Wpis z mikrobloga

opowiem wam pewną historię, która przydarzyła mi się dzisiaj.

siedzę sobie kulturalnie w przychodni, a że było to po południu to starszych pań w tym miejscu zabrakło, obok wolne miejsca.
przysiada się do mnie ok 50-letni pan, z twarzy bardzo sympatyczny, tylko dość specyficznie ubrany - jak takie połączenie kuca i czegoś w rodzaju hipisa - mnóstwo naszyjników, bransoletek, pierścionków, a dopełnieniem tego była za duża koszulka i sprane jeansy.

pan ten bez słowa chwyta mnie za ramię i oznajmia mi, że musi mi coś powiedzieć. opowiada o tym, jak 30 lat temu siedział w tym samym miejscu z ówczesną koleżanką. koleżanka ta, podobno bardzo zestresowana badaniami, chwyciła go wtedy za ramię podobnie jak on mnie i powiedziała, że czuje się z nim tutaj bezpiecznie i cieszy się, że go ma.

pan posmutniał, spuścił głowę i zaczął mówić pod nosem, że wtedy tego nie docenił, nie zrozumiał, że stracił miłość swojego życia. dodał, że od tamtej pory się nie zakochał, nie zainteresował żadną kobietą, że żyje w celibacie - ale, cytuję:

czasem zdarza mi się klaskać w nocy, czy to grzech?
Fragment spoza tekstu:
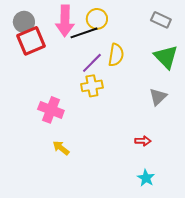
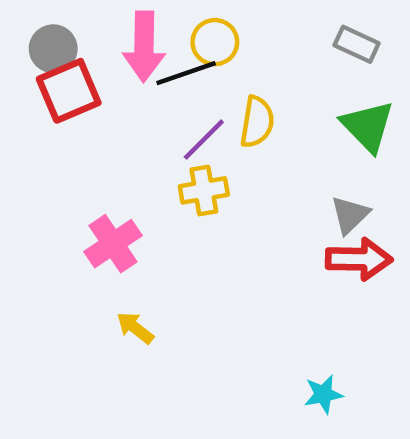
pink cross: (51, 110) -> (113, 244), turned 35
red arrow: (143, 141) -> (359, 259), moved, size x1.8
cyan star: (146, 178) -> (323, 394), turned 30

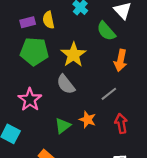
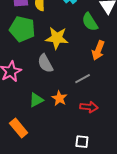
yellow star: (73, 55) -> (57, 38), turned 30
red arrow: (121, 123) -> (89, 107), turned 96

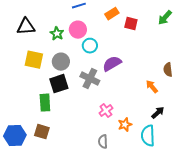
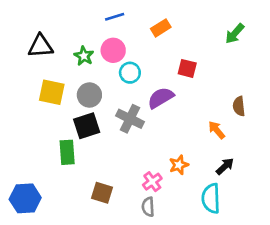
red square: (131, 24) -> (187, 68), moved
pink cross: (106, 111) -> (152, 182), moved
orange star: (125, 125) -> (179, 165), moved
brown square: (42, 132) -> (102, 193), moved

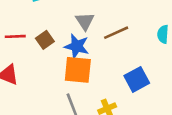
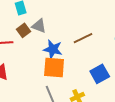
gray triangle: (85, 21) -> (39, 26), moved, turned -35
brown square: (45, 40) -> (23, 30), moved

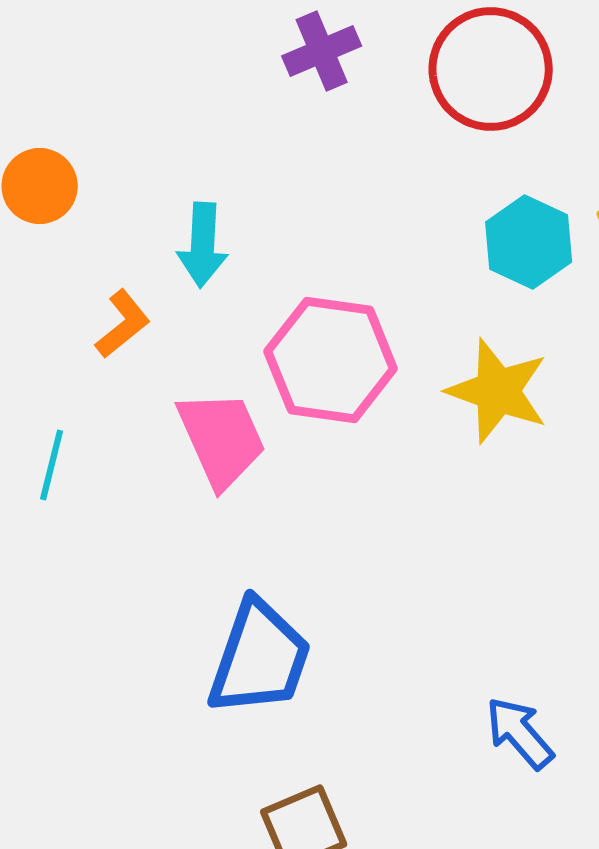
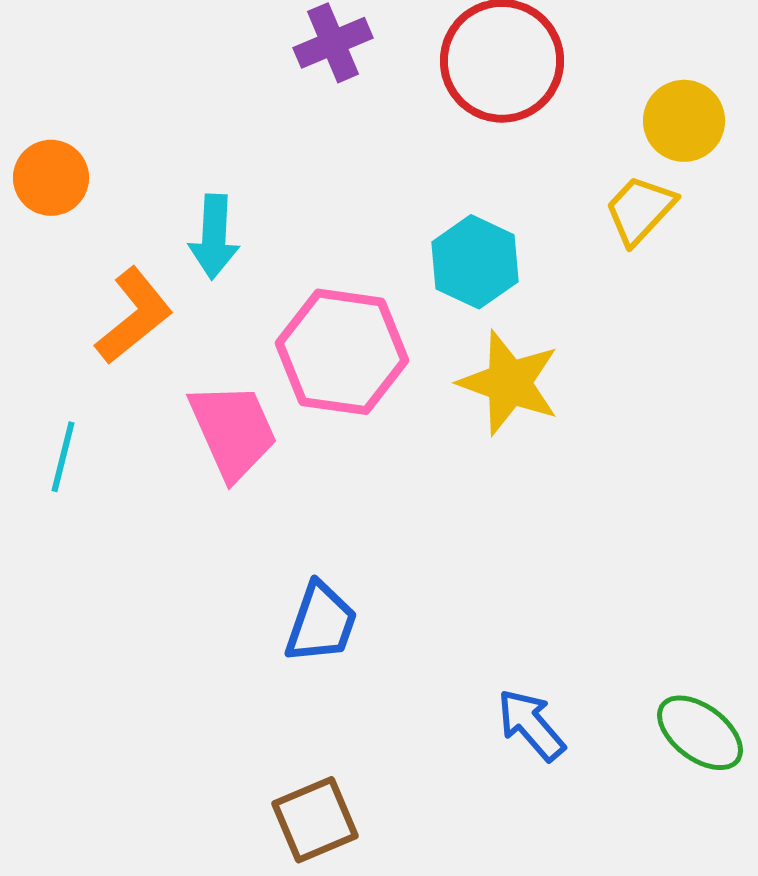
cyan hexagon: (529, 242) -> (475, 262), moved
orange L-shape: (123, 324) -> (134, 316), size x1.4
blue trapezoid: (260, 658) -> (321, 623), moved, size x0.7

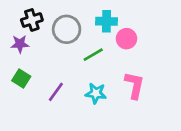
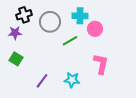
purple line: (56, 92) -> (42, 81), moved
cyan star: (96, 93) -> (72, 80), moved

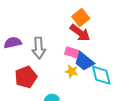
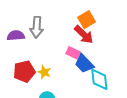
gray arrow: (39, 48) -> (37, 27), moved
yellow star: (71, 71) -> (44, 72), moved

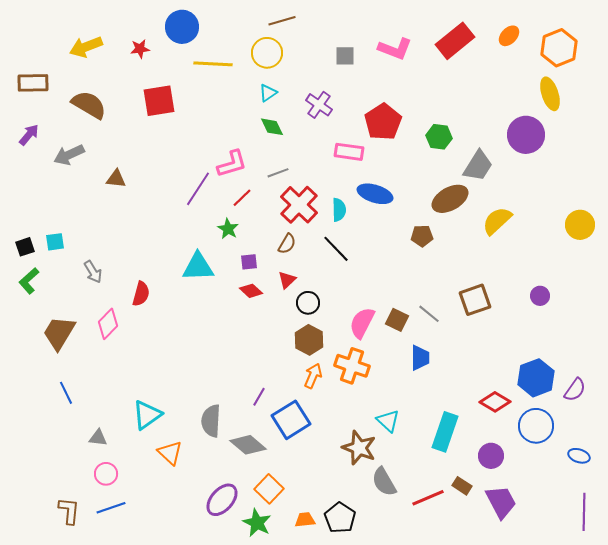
po czym nie dał mi nawet odpowiedzieć, tylko wstał, poprawił spodnie i patrząc na mnie z góry powiedział, że chciał to z siebie wyrzucić i wyszedł spokojnym krokiem z przychodni.

morał historii jest taki, że do mojego słownika wpadło nowe określenie na masturbację, bo co skisłam to moje xDDD

#gownowpis #coolstory #truestory #niewiemjaktootagowac
  • 16
Jedna ręka na Twoim ramieniu, a druga w jego spodniach. Pewnie nawet nie widziałaś jak se "klaskał" ( ͡° ͜ʖ ͡°)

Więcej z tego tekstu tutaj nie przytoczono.